■ Provided passage
New guidelines for predicting fire behaviour

Firefighter in the field

The findings of Australia’s most extensive study to date of the behaviour of high-intensity bushfires in eucalypt forests – Project Vesta – provide valuable new tools and information for fire managers across Australia.

The Bushfire CRC backed multi-million dollar study was conducted by the Department of Environment and Conservation, Western Australia and Ensis – CSIRO’s forestry joint venture with New Zealand’s Scion. It was released in Perth by the Western Australian Environment and Climate Change Minister, David Templeman, in November.

Bushfire CRC program leader and Ensis Bushfire Research leader Jim Gould said the 10 year study provided data to develop a better system for predicting the spread and intensity of wildfires. “Existing systems for predicting forest fire behaviour work well for low-intensity fires such as prescribed burns, but can under-predict the spread of high-intensity summer fires by a factor of three or more,” he said.

“As a result of this research we have developed a new bushfire spread model for summer wildfires that will provide the basis for a national fire behaviour prediction system for dry eucalypt forests. The study also provides new information of critical importance to firefighter safety by highlighting the sudden jump in speed and intensity of a fire that takes place when a wind change turns a flank-fire into a head-fire,” Mr Gould said.

Former project leader, CSIRO Honorary Fellow Phil Cheney, says the research resulted in a number of important breakthroughs that will improve the ability of fire agencies to manage fire risk. “This study has enabled us to get a measure of factors that have not previously been quantified, such as establishing the parts of the fuel structure that influence the rate of spread,” he said.

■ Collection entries
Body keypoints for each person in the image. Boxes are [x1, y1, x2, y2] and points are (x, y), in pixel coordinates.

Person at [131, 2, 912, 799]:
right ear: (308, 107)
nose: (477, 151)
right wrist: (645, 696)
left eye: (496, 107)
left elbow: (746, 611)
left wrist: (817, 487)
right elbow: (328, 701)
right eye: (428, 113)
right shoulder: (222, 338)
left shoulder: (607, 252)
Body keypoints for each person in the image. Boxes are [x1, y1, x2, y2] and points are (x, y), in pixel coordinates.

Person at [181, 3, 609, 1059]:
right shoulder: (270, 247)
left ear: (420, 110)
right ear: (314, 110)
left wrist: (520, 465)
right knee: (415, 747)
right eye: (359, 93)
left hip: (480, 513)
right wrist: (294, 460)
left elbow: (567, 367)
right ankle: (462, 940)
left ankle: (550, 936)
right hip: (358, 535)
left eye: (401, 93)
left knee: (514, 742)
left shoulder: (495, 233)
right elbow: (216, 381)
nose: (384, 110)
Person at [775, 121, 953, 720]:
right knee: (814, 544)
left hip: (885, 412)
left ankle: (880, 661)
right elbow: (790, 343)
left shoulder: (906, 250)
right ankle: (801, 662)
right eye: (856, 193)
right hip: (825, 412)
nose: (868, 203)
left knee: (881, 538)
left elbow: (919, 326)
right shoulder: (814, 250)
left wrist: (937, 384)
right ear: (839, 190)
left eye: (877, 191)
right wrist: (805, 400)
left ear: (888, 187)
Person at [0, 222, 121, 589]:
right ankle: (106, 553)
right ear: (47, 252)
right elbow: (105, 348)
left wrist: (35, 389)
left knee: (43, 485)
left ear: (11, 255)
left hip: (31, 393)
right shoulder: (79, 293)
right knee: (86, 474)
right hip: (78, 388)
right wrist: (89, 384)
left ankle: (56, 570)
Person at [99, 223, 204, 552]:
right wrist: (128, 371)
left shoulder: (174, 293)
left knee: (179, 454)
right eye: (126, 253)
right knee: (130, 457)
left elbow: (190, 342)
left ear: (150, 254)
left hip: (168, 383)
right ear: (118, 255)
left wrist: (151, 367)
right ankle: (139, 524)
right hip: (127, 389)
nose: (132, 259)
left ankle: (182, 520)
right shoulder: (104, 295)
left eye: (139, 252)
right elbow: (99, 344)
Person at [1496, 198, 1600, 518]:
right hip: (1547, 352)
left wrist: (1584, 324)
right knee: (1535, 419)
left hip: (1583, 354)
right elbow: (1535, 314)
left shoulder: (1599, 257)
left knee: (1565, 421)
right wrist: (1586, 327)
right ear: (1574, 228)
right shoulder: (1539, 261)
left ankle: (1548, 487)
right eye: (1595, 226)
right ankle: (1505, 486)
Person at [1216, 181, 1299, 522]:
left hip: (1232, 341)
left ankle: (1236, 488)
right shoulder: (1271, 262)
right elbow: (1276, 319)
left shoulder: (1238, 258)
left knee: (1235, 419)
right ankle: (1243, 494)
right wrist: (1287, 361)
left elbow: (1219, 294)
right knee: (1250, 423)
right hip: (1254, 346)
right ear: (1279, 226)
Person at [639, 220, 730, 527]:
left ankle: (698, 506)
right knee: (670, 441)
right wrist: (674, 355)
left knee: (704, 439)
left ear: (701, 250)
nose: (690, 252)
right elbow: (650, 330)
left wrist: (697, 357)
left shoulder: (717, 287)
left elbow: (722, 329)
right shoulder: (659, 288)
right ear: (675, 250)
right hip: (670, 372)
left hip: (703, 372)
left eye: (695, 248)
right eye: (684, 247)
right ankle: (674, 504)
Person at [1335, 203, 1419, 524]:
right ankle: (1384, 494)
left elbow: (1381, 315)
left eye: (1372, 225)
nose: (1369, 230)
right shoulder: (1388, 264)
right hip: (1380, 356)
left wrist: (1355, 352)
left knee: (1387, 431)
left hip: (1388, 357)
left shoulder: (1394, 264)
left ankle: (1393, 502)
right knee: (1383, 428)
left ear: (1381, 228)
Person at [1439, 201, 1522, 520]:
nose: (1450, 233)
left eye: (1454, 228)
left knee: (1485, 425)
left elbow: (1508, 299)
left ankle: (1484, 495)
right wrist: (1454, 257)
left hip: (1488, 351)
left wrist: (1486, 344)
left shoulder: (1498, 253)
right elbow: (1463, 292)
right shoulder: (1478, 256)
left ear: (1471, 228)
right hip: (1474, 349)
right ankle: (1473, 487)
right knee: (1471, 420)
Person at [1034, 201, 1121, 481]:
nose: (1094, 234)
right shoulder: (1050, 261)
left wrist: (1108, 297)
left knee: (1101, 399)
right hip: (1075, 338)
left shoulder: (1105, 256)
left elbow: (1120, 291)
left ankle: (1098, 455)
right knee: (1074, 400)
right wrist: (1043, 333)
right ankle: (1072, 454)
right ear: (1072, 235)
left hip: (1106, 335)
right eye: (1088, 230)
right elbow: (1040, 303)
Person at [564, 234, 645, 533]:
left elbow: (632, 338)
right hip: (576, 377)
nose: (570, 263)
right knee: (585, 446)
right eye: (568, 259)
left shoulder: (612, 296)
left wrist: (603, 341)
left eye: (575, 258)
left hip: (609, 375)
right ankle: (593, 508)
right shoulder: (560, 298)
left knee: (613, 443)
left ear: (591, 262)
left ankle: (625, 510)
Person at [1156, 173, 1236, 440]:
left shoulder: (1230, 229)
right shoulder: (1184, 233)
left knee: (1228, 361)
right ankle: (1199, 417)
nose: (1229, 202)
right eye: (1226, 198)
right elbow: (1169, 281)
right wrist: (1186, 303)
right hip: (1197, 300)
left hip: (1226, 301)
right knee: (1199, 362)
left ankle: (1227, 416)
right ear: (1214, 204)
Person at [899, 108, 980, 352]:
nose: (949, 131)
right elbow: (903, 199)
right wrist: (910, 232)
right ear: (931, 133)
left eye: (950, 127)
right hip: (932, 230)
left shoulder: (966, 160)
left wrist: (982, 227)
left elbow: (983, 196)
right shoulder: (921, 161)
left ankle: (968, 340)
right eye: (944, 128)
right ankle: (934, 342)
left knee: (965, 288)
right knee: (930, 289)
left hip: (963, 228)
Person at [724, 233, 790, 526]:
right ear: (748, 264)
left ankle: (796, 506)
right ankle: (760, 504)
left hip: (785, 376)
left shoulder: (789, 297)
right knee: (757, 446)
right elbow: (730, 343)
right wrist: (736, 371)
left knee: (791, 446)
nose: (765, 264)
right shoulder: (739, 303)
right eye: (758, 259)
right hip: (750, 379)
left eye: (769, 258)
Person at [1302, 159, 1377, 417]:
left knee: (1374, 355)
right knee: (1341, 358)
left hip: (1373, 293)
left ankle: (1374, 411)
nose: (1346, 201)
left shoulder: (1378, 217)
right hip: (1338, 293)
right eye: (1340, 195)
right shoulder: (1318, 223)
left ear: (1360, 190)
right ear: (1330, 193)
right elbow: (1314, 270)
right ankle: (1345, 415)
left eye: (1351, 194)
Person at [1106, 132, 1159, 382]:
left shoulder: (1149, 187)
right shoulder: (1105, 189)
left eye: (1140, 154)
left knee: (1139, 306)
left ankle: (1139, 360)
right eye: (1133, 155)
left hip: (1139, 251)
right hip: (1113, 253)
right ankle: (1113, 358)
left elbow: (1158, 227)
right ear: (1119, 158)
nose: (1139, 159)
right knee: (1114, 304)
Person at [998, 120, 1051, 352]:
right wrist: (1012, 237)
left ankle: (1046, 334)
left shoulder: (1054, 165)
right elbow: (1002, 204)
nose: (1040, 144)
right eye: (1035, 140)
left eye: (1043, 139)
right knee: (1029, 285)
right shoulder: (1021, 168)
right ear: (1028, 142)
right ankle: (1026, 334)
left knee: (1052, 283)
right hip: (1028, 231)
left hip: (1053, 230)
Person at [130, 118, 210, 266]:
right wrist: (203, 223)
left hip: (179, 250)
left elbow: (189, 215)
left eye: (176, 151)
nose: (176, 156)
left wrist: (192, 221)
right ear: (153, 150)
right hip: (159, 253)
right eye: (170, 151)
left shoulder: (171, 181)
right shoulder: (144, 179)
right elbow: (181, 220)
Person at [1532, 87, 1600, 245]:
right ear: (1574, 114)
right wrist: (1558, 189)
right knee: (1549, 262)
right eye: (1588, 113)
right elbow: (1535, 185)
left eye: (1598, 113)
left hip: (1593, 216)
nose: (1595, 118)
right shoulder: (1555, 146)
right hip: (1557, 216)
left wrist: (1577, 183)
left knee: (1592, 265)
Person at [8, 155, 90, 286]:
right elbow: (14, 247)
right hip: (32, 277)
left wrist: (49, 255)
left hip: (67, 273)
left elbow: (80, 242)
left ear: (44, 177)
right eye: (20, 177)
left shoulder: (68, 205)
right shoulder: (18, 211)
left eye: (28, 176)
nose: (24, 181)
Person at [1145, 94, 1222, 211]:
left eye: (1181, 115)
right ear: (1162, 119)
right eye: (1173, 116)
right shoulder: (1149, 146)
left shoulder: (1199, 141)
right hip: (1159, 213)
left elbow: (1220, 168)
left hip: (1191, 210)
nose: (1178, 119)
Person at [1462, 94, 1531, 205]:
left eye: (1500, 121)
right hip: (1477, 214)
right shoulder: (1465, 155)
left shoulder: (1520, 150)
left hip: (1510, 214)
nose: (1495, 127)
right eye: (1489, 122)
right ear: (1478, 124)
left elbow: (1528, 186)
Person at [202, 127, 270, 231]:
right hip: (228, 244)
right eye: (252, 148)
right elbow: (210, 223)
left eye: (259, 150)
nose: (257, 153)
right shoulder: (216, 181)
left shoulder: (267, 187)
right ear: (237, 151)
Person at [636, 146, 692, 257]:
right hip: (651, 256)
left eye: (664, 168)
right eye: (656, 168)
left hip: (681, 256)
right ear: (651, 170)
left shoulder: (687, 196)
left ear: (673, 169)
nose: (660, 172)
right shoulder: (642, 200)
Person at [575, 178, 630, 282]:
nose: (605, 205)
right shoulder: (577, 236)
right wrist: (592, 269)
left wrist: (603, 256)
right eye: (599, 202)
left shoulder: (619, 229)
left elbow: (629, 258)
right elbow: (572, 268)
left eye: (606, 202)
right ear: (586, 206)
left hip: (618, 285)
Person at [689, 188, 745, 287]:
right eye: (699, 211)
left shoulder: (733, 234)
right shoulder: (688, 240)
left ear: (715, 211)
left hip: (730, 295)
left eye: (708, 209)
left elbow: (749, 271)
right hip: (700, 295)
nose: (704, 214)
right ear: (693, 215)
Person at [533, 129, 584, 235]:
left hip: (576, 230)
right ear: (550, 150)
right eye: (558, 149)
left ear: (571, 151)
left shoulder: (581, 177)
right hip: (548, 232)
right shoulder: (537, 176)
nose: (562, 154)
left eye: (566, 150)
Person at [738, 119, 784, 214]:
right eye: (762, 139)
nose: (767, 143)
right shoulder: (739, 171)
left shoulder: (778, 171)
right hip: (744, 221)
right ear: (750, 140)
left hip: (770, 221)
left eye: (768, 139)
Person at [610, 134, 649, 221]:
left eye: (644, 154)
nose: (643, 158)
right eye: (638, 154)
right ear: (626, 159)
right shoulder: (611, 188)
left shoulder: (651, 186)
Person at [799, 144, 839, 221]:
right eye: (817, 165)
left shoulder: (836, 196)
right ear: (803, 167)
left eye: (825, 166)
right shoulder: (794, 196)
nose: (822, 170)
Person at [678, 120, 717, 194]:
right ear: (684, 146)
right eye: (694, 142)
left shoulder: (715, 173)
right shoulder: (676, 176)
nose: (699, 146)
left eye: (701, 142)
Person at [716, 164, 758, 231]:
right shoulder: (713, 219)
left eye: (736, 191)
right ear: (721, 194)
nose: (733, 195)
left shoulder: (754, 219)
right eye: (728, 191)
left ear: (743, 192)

■ Check your understanding
• a. Name every person the Project Vesta article mentions by name.
• b. Return everything in the Project Vesta article from "Bushfire CRC program" down to "Mr Gould said.".
The records above are separate material, unrelated to the Project Vesta article.

■ Responses per task
• a. David Templeman, Jim Gould, Phil Cheney

• b.
Bushfire CRC program leader and Ensis Bushfire Research leader Jim Gould said the 10 year study provided data to develop a better system for predicting the spread and intensity of wildfires. “Existing systems for predicting forest fire behaviour work well for low-intensity fires such as prescribed burns, but can under-predict the spread of high-intensity summer fires by a factor of three or more,” he said.

“As a result of this research we have developed a new bushfire spread model for summer wildfires that will provide the basis for a national fire behaviour prediction system for dry eucalypt forests. The study also provides new information of critical importance to firefighter safety by highlighting the sudden jump in speed and intensity of a fire that takes place when a wind change turns a flank-fire into a head-fire,” Mr Gould said.